Source records:
——
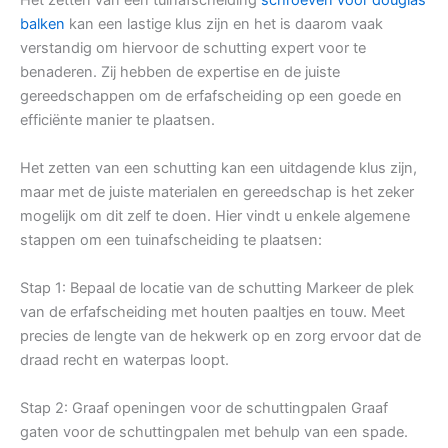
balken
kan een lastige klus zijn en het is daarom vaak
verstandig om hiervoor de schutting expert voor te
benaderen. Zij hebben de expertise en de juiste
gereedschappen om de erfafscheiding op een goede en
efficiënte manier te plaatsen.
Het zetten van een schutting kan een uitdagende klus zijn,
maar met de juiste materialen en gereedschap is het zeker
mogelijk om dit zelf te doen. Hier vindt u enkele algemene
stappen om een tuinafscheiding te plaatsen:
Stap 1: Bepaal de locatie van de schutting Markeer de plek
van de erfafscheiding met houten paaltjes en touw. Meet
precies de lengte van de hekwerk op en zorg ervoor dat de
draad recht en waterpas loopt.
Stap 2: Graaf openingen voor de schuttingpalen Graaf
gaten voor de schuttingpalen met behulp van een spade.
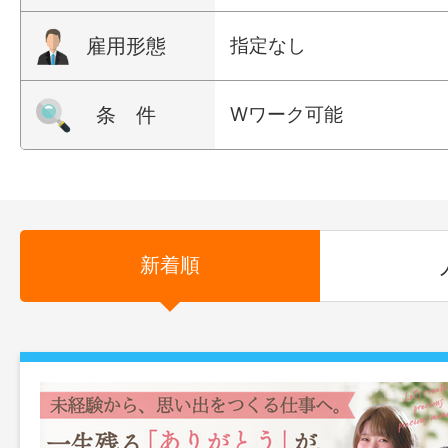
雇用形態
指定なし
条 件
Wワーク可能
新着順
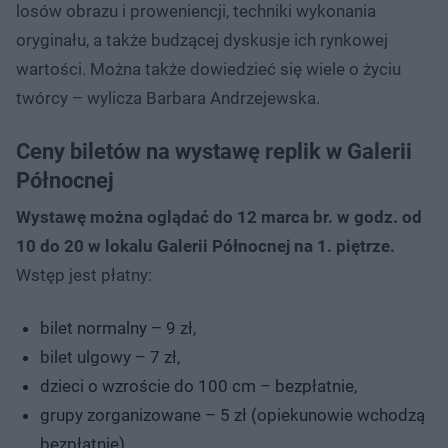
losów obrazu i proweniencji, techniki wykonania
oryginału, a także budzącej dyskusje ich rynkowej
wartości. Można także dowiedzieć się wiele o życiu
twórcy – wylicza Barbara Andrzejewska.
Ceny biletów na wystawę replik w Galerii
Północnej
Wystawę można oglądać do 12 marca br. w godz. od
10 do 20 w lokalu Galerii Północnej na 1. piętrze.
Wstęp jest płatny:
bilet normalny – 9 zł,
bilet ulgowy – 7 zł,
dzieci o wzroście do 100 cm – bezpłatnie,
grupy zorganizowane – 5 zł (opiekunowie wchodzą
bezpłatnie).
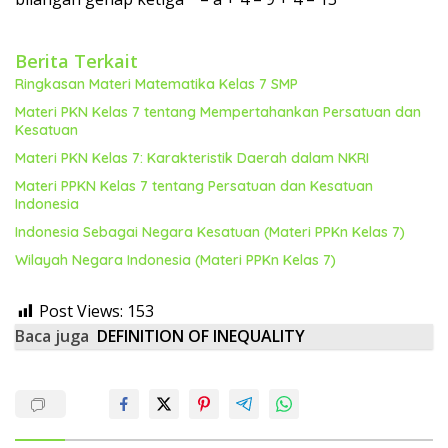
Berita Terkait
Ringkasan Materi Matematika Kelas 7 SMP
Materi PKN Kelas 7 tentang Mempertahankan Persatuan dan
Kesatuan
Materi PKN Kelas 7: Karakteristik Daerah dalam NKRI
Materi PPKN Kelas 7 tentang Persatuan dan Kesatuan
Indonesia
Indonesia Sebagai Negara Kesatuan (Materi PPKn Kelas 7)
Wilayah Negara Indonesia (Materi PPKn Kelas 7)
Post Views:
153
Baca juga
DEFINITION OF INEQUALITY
——
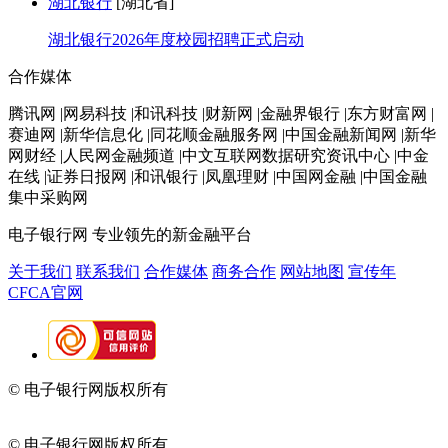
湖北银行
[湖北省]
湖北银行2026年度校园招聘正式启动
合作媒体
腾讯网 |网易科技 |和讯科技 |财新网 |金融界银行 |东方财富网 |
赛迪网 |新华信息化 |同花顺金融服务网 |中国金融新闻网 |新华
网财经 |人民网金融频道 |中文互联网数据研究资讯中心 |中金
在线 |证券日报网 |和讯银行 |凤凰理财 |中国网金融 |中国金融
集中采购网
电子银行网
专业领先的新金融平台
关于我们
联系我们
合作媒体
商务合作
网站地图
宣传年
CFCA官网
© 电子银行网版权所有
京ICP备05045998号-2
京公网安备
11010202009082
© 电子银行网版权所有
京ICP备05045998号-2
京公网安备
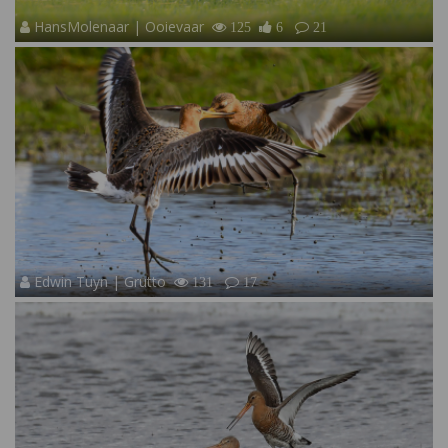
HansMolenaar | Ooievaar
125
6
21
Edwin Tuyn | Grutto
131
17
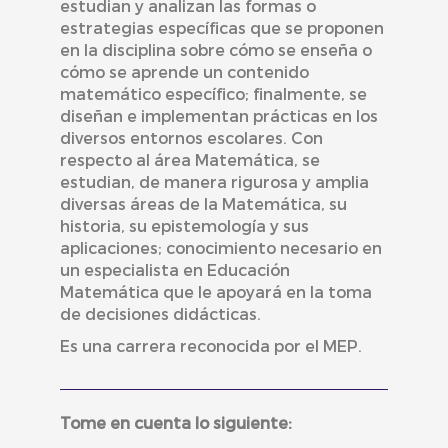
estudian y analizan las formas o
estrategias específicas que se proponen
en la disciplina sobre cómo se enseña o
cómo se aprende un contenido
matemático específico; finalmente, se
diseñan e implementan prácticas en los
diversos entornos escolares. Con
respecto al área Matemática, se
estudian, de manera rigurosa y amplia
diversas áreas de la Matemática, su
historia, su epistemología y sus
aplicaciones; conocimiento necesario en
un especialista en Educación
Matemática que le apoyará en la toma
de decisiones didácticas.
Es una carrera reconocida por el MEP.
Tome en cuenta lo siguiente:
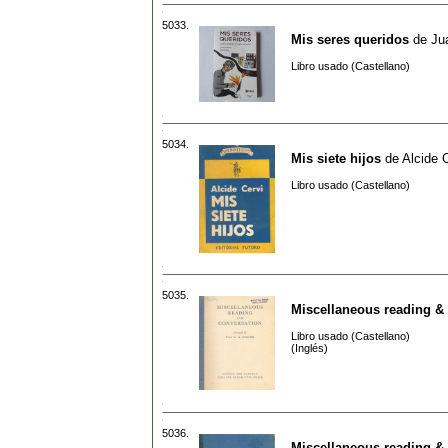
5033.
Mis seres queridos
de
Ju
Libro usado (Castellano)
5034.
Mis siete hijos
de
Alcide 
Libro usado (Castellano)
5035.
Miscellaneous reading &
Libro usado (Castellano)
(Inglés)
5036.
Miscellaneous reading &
——
● WHAT YOU HAVE TO DO
Pick out every line of the data above that contains the word "Indonesia", and copy each one.

● RESULT OF THE EXERCISE
Indonesia
Indonesia Sebagai Negara Kesatuan (Materi PPKn Kelas 7)
Wilayah Negara Indonesia (Materi PPKn Kelas 7)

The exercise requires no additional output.